Memory is cheap. CPU time is not. So short answer, I prefer wasting memory to free up the CPU :evil: See below for example.
When I write multi-core stuff I double buffer object state so that any CPU can access the read only current state from the public state while the object itself is running on another core updating it's own internal private state, then I sync and swap.
Call it 'serial multithreading' or 'scatter gather' multi theading because you control the program from a single thread, but scatter the work to be done in multiple threads, and gather the results back and synchronize. The main loop runs on one CPU then all of the sudden there is an explosion of threadable work tasks to keep all available cores busy.
For example say you have 1000 objects:
for(i=0;i<1000;++i)
QueueJobTask(objects[ I], DoPhysics); // #1
WaitForMultipleObjects(objects, 1000); // #2
for(i=0;i<1000;++i)
objects[ I].SwapStates(); // #3
#1) this loops runs extremely fast and does nothing more than perform a locked increment and add a job to the job queue and return. In fact by the time you are adding the second or third job, a worker thread has already woken up and started processing the first job on another CPU core.
#2) this waits for all jobs in the queue to be completed before moving on (sync) and also puts this control loop to sleep so that the CPU that issues this call to start jobs can join in on the job queue, and the main loop won't be awaken until the condition of all the work jobs finish. All 2, 4, or 8 cores are working on your queued jobs and nothing else.
#3) after all jobs are finished and no objects are updating, swap public/private states so the next iteration of the main loop can observe the updated 'current' state that was just updated this frame
This uses a technique known as thread pooling where you aren't creating and destroying threads (extremely expensive) but create 1 worker thread per core at program start, and put them in a loop that goes to sleep until a job is added to the queue. A 'job' is just a function pointer that the worker thread loop calls, returns, retires the job, grabs the next job, etc. Your main program is still serial in nature (which games are, no avoiding the fact that a game loop has to occur in order every time and each step depends on the previous step), but exploits parallelism at each step requiring extensive work. For example, you can't run AI until object positions and environmental factors have been decided (ie: physics). So you can't run AI and physics together, but you can thread the physics by creating threaded jobs to resolve the 100 collision pairs you just discovered... You can picture it like a Protoss carrier in Starcraft performing a 'scatter/gather' maneuver with it's drones as cores are put to work at each step.

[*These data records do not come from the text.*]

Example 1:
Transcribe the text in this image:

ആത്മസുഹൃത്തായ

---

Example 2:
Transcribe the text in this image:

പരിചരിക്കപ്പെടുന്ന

The double buffer of data means that no locking is needed whatsoever, other than the locking needed for interfacing with the job queue when adding or removing jobs. So this means if object 103 needs to read the state of object 456 (a Cat AI tracking a Bird wanting to eat it) the state of all objects are guaranteed consistent and unchanging for the duration of the frame. So you don't stall your other cores with entering and leaving with critical sections, and at the same time you can read x from another object that is also currently updating itself (only it's internal state), and know that y and z haven't been updated (end up with old x, and new y and z). It also guarantees that two Cats won't see the same Bird at different locations (new and old) as the Bird thread runs in parallel and moves the Bird around. This is very similar to having x, oldx, y, oldy, etc. Double buffer everything that another thread might need to access while you are updating it.

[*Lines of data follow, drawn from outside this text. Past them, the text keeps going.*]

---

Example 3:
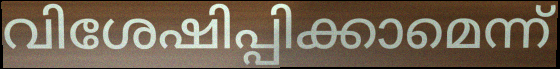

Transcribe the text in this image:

വിശേഷിപ്പിക്കാമെന്ന്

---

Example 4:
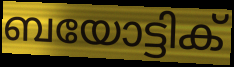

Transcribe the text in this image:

ബയോട്ടിക്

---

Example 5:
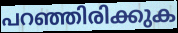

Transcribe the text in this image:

പറഞ്ഞിരിക്കുക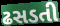
ઢસડતી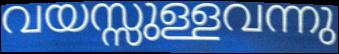
വയസ്സുള്ളവന്നു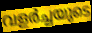
വളർച്ചയുടെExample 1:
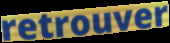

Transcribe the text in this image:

retrouver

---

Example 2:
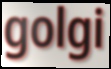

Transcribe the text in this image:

golgi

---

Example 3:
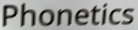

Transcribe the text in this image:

Phonetics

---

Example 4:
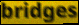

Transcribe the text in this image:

bridges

So you don't waste time and resources with things like critical sections and locks because the reads to other objects are read only. If you need to modify an object (ie: bullet collision with player avatar subtracts 50 life) you send it a message and that message is processed on the next update, internally. So adding and removing jobs from the queue are the only thing that need to be in a critical section, and since it's simple incrementing and decrementing a job count and adding/removing a job from a list, it locks and unlocks very fast. Basically I could run something like this on a 4 core CPU and see all 4 cores at 100% with no usual pitfalls associated with multi threading. This also means seeing double performance when going form 4 cores to 8 cores, etc.
So back to topic, the double buffering of all object states consumes much more memory (remember even things like meshes need to be doubled, so that physics can access the 'current' mesh for interference detection but the AI will be animating the 'soon to be current' copy), but memory is cheap, and this method allows multiple cores and thousands of objects to scale extremely well, as they were meant to. Double buffering states is the only method I am aware of that completely decouples threads from the shared data they need to access and update simultaneously and allows uninhibited all out thread crunching without the need for expensive locks and exclusion methods on shared data.